Michele Lucarelli, NBS Technical Author, following work done on sections C20 and M60 with respect to lead in paint, provides some background to the issue.

Exposure to lead, even at low levels, can cause a wide range of problems, including:

  • permanently lowered IQ;
  • learning and behavioural problems;
  • delayed or reversed brain development;
  • memory loss;
  • stunted or slowed growth;
  • hearing loss;
  • anaemia;
  • neurological or kidney damage;
  • spontaneous abortion; and
  • erectile dysfunction and fertility problems in males.

In extreme cases it can cause encephalopathy, coma or death.

Children are particularly vulnerable as they are more likely to ingest paint chips, residual dust or contaminated soil, and their physiology takes up lead more readily than in adults; their central nervous systems are still developing and their bodies are unable to efficiently distinguish between calcium or iron, and lead. Lead is initially taken up by soft tissue but is also laid down in bone and, for females, can be released when pregnant. Lead in the skeleton may also be mobilised by vitamin D, usually through exposure to sun, and may produce irritability, loss of appetite, seizures or symptoms similar to 'flu.

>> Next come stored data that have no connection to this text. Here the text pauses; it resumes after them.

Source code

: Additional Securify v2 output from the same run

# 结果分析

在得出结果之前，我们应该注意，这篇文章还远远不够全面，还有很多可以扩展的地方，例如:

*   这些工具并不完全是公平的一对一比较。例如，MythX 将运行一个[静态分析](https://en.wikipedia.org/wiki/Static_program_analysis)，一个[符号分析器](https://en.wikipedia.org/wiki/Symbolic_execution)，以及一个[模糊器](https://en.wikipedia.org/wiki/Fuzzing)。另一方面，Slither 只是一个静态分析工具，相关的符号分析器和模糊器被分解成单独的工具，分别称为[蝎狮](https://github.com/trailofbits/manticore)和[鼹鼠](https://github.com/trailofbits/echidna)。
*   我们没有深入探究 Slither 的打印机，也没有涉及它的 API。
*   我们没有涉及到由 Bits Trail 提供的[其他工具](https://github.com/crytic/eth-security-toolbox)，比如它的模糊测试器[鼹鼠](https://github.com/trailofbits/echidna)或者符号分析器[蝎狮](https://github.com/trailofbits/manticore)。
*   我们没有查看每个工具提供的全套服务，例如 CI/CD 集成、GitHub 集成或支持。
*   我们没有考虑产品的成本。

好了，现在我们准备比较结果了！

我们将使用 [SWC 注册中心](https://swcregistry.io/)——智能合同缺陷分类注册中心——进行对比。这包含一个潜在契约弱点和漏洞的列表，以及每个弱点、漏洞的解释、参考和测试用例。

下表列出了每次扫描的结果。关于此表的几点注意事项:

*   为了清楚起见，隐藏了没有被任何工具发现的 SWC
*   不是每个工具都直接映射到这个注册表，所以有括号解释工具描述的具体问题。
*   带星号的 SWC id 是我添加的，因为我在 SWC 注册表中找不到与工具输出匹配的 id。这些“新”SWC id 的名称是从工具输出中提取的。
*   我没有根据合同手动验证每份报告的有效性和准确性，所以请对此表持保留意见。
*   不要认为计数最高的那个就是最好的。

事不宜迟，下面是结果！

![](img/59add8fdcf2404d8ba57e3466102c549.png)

Owing to the body's difficulty in discharging lead, it is often seen as a cumulative poison.

One of the main culprits, lead in petrol, has been addressed in this country. Lead has also been removed from most new paints*, and although lead from old water supply pipework remains a concern, most of us have moved on, to worry about asbestos, or VOCs, or toxic off-gassing.

But current research suggests that blood lead toxicity levels are much lower than previously thought. Pre-1970, 'acceptable' blood lead levels were set in the UK at 60 μg/dL, reduced to 40 μg/dL in 1970, and reduced further to 25 μg/dL in 1985. Today blood lead levels as low as 10 μg/dL are now considered harmful, and increasingly there is talk of 'no safe level'. The current recommended international safety limit for lead in paints (including toys) is 0.06% (UK limit: 0.01%). The amount of lead in paint in older properties may be as high as 38%, with potentially 5-10 mg/cm². On average, children under six may absorb 50% of lead ingested.

The presence of lead-based paint must be highlighted in the pre-construction health and safety information. Portable isotopic X-ray fluorescent (XRF-i) testing is a cost effective method for determining the presence and concentration of lead. If found, or just suspected, there is a dilemma: to remove, or retain? Strategic risk appraisal is needed, involving the client, looking at current vs. future risk.

Risk assessments under CDM also require care. The designer's specification may infer a preparation technique which increases risk. When appraising the contractors' method statements, in-depth study is needed of testing, operations, containment, disposal, and clearance approvals.


Removal exposes people to the lead immediately, but eliminates long term and uncontrolled risk. If removal has been specified, infrared stripping is preferable to abrasive, blast or solvent techniques that produce hard-to-contain residues.

Disposal is normally the contractor's concern, but lead contaminated waste (including soil) needs special consideration. It might be incorporated in site waste and taken to landfill, but then classed on arrival as hazardous by the Environment Agency. To avoid time and cost implications, disposal should be discussed with all relevant parties at an early stage.


Over-painting, or 'abatement', aims to contain the hazard, but the risk of ingestion remains, whether from children eating paint chips or gnawing painted items, or ingestion of contaminated dust from future maintenance (preparation). If abatement is specified, containment, cleaning, and dust level monitoring pre- and post-construction are critical. Actual blood lead level screening may be needed, as in America. Lead-safe work practices and clean-up regimes can be time consuming, and require stringent attention to detail. Particular care should be given to methods of control in occupied premises, or where air circulation plant is in operation, and where operatives and site visitors could carry dust off site on clothing and shoes. Although workplace exposure is covered by UK law, reoccupancy levels are not, and this may be an area which sees future health and safety focus.

Reuse and recycling of elements which may have a lead-based coating also need careful risk and physical management. Upon completion, any retained hazardous or contaminated materials (including soil) should be highlighted in the health and safety file.

Further advice can be obtained from:

  • British Coatings Federation [BCF - www.coatings.org.uk externallink], e.g. Old lead painted surfaces – a guide on repainting and removal for DIY and professional painters and decorators.
  • Health and Safety Executive [HSE - www.hse.gov.uk externallink].
  • Lead in Paint Safety Association [LiPSA - www.lipsa.org.uk externallink].
  • Safety in Design [SiD - www.safetyindesign.org externallink], e.g. Health Guidance Note H10.003 Lead paint.

* In the UK the use of lead-based paint was restricted in the 1960s, but some primers continued to be used for domestic timber window applications until the late 1980s. Lead-based paint can still be used for Grade I and Grade II* listed buildings, subject to approval. Anti-corrosive lead based paints may be used for metal surfaces, with sales restricted to trade and industry.